Note how X and Y both converge toward the SQRT of N.  This is why when you are looking for the factors of N, there's no reason to test values of X greater than SQRT(N).  The biggest value of X in this case that divides 1200 evenly is 30 which is just a little less than SQRT(1200)–34.641.  The factor paired with that X is 40, which is just a little larger than SQRT(1200).

So if for example N was 1201 instead of 1200.  You'd know that 1201 was prime by the time you had finished testing 1201/34.  Because 1201/X where X is an integer larger than 34 must yield a value Y which is less than 34 which you would have already found.

For doing prime factorization (as opposed to full factorization, which is what you see above), you test even fewer factors (only the primes), and your target endpoint changes with each successful factorization.  Consider 1200 again, as with full factorization my endpoint for testing is SQRT(1200).  So I try the first prime 2.  This works 1200/2 = 600.  But that means now I'm no longer really factoring 1200, I'm factoring 600.  Which means my endpoint is now really SQRT(600) or 24.5.  That means: none of the primes between 24.5 and 34.6 evenly divide 1200 or 600.  So now I don't have to test 29 and 31.

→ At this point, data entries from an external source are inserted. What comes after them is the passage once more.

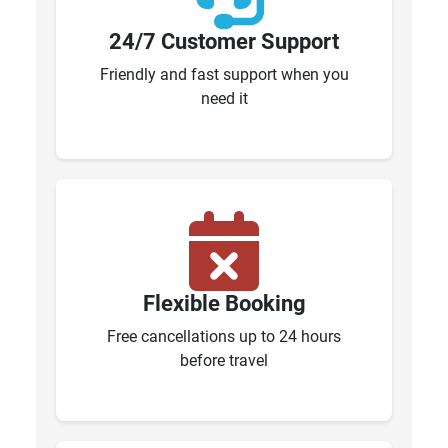
24/7 Customer Support
Friendly and fast support when you
need it
Flexible Booking
Free cancellations up to 24 hours
before travel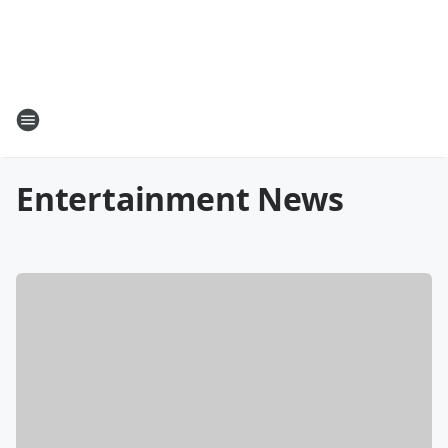
Entertainment News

Divide by 2 again, and that gives us the result 300, which has a square root of 17.3.  So there is no reason now to test beyond the prime 17, and so we no longer need to test 23 as a factor of 1200.

Divide by 2 again and we get 150, with square root 12.2.  Which means that 13 and 17 also no longer need to be tested.

Divide by 2 one more time we get 75, with square root 8.66.  Which means that 11 doesn't need to be tested.  Look how much we figured out!  By dividing 1200 by 2 successively we now know that all of its remaining prime factors are less than 8.  And since we clearly can't divide by 2 again, all that is left to test is 3, 5, and 7!  Isn't that cool?

If N were 1205, we'd find after dividing by 5 that the quotient 241 requires us to test no further than 15.  So that would mean we'd test 5, 7, 11, and 13 with no luck, which would tell us that 241 is itself prime.

Prime Factorization and Weelanders

I'd like to recode the Weelanders to do basic square roots, and basic prime factorization, and then build a “rack” of 1000 Weelanders, give them all the same number to factor, and let them all factor it.  Any Weelander who gets the wrong answer or no answer gets the axe, and of the remaining Weelanders, the fastest 10% (those who computed the results in the fewest number of steps), would be allowed to reproduce (sexually or asexually, haven't decided yet.)  The remaining 90% would also get the axe to make way for the offspring of the top 10%.  The top 10% would reproduce until the “rack” was filled again.  And then it would be time for another factorization test.

I'd probably not want to select Weelanders based on the results of a single factorization.  I'd probably want to do it based on 5 or 10 factorizations.  (It's possible that a mutant Weelander might be exceptionally well suited to factor the number 5268, but be incapable of factoring other values at all.)  Therefore you'd want to test them a bit and average the results.  (But of course you would immediately cull any Weelander that couldn't solve the problem correctly.)

I seriously doubt that I can come up with any novel ways to factor numbers via this method, but I know there are a number of little “tricks” for factorization that I am not familiar with… maybe my Weelanders can teach me those tricks through natural selection? Wouldn't that be cool?